States and territory governments are being attacked for setting unrealistic renewable energy targets with the Turnbull Government wanting targets to be "harmonised".
The political storm over South Australia's blackout has intensified with the Turnbull Government attacking state and territory governments for setting ambitious renewable energy targets.
South Australia plunged into darkness last week after a ferocious storm, and Federal energy minister Josh Frydenberg has blamed the states reliance on wind power.
"It was a big experiment that failed because the lights went out," Minister Josh Frydenberg said.
A massive storm last week caused catastrophic failure to the southern states energy network, run by nearly 40 per cent wind power.
But the South Australian Government said the attacks on renewable energy are unwarranted.
"It wasn't the intermittent nature of wind energy or renewable energy that caused the system black.
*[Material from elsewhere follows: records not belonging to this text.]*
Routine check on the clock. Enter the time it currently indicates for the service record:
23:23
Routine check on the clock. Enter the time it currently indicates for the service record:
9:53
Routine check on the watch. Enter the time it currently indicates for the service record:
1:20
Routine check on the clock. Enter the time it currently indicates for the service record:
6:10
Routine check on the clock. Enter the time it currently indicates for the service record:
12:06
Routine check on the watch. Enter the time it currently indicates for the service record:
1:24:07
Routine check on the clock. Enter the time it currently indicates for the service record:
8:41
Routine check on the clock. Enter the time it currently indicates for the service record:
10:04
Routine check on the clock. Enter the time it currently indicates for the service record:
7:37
What it was was a system glitch, a software error in some of the wind farms," the states Energy Minister Tom Koutsantonis said.
Energy ministers from across the country met in Melbourne on Friday for an emergency COAG meeting to discuss how to better secure the nation's grid.
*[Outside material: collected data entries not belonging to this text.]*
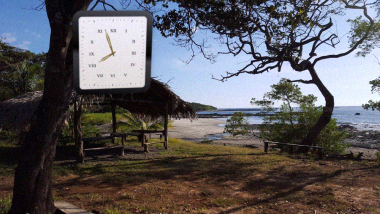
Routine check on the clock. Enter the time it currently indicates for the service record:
7:57
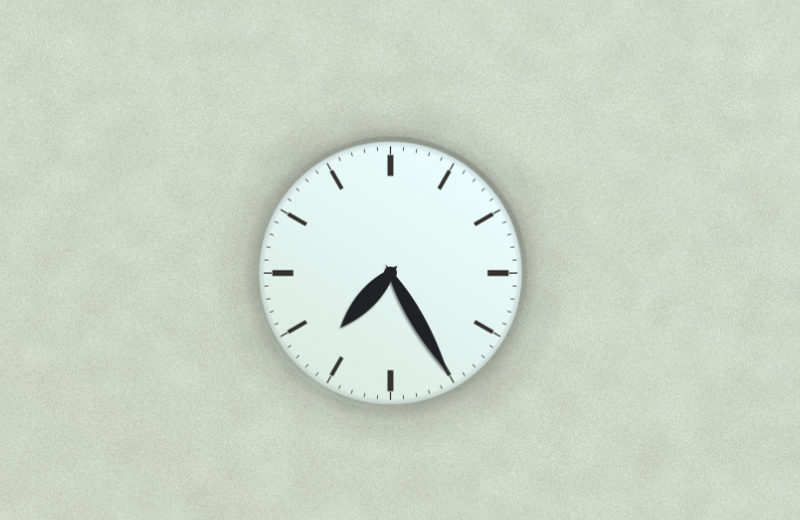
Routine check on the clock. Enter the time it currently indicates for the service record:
7:25
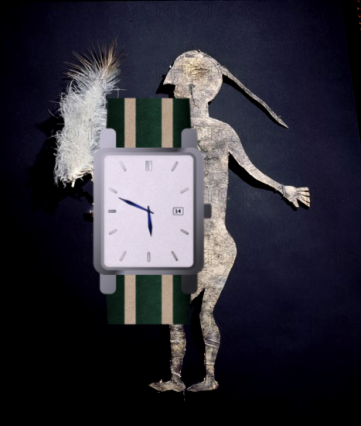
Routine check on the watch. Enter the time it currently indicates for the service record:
5:49
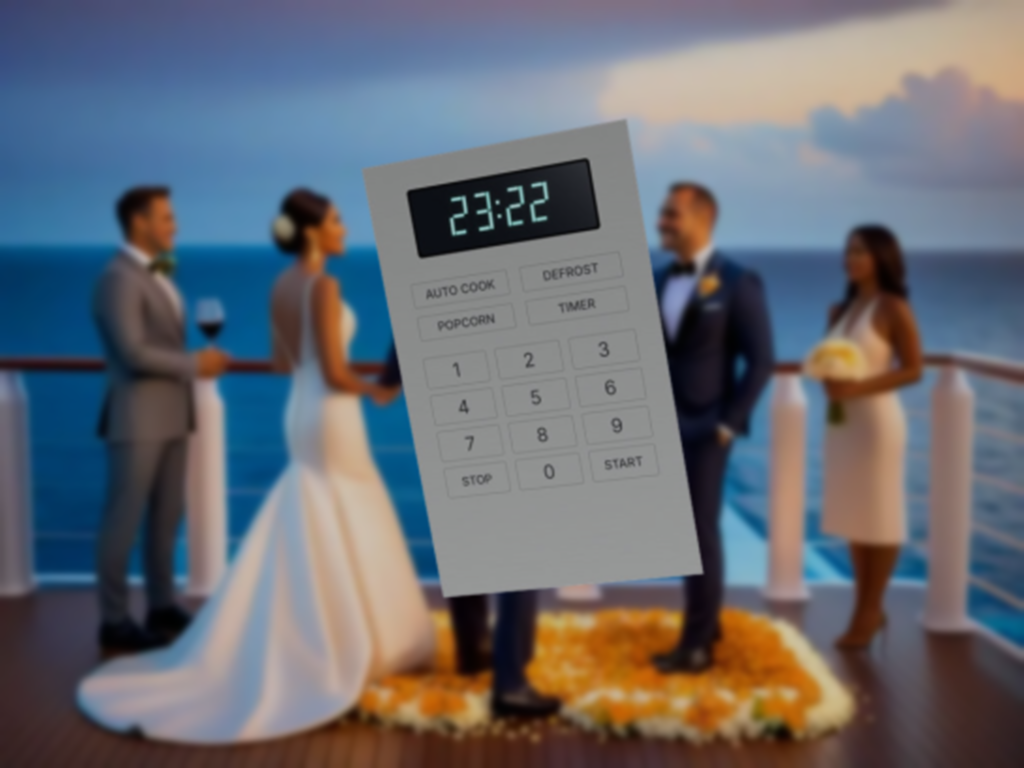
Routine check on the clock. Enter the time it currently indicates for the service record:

The Federal Government attended the meeting with a request, calling on states to back down on their renewable energy targets - which range from 40 to 100 per cent in Labor states and territories.
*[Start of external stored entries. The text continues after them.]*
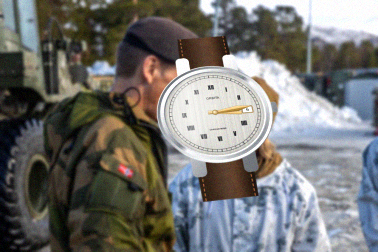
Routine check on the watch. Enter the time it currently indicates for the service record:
3:14
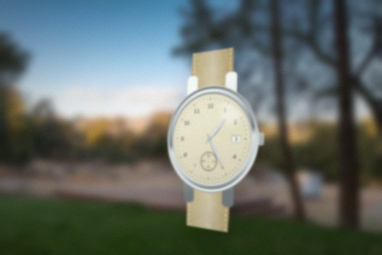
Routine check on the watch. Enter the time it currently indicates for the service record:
1:25
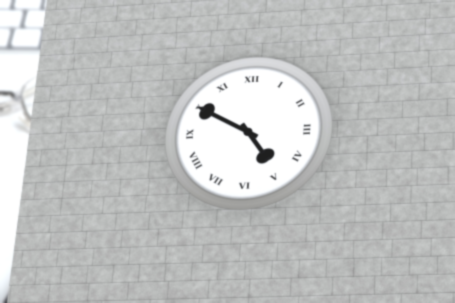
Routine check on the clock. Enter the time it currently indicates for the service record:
4:50
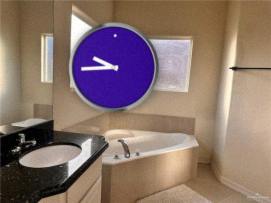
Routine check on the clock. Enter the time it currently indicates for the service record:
9:44
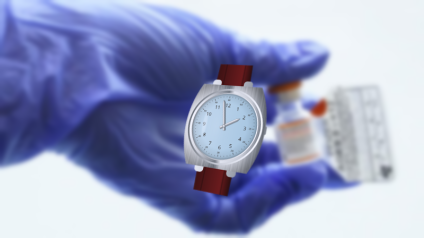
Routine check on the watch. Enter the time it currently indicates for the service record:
1:58
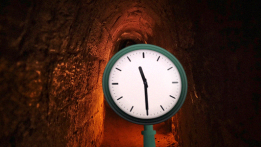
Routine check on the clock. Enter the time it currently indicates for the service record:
11:30
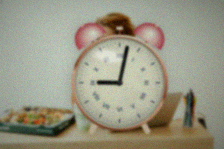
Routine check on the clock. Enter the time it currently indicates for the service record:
9:02
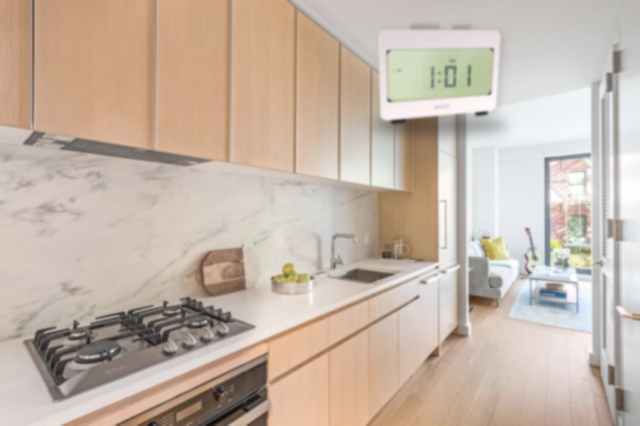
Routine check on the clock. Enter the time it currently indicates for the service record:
1:01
"We'd like to see those targets more harmonised with the Commonwealth because ultimately what we want to see is more renewable energy and lower emissions but not at the expense at the affordability of electricity," Energy Minister Frydenberg said.
Adding that state and territory emission reduction targets shouldn't jeopardise the "stability" of the country's energy system.
"I made that point to state ministers today."
But State and Territory energy ministers responded after the council meeting by slamming the Turnbull Government for its own renewable target of 23.5 per cent by 2020.
"We have a state-based target because the Federal Government under Malcolm Turnbull don't have a policy after 2020," Queensland's Energy Minister Mark Bailey said.
Victorian's Energy Minister Lily D'Ambrosie echoed those sentiments calling on the Commonwealth to show "national leadership" on the issue.
"It's really going to come down to the Federal Government demonstrating some national leadership." - Victorian Energy Minister, Lily D'Ambrosie
After a two-hour minister-only breakfast meeting it was agreed a review will be conducted, chaired by the Commonwealth's Chief Scientist Alan Finkel, aided by two others yet to be appointed.
"A preliminary report will be provided to energy ministers ahead of the COAG leaders meeting in December with a final report being concluded early next year," Minister Frydenberg said.
"Today's meeting was a real breakthrough." - Energy Minister Josh Frydenberg
Professor Ken Baldwin from the ANU's Energy Change Institute said South Australia's recent extreme weather caused transmission lines to fall over and renewable energy didn't play a part, however, he did welcome the review.
"We now have a new set of imperatives that mean we have to address all the issues surrounding climate change and the security of the grid in terms of more extreme climactic events," he said.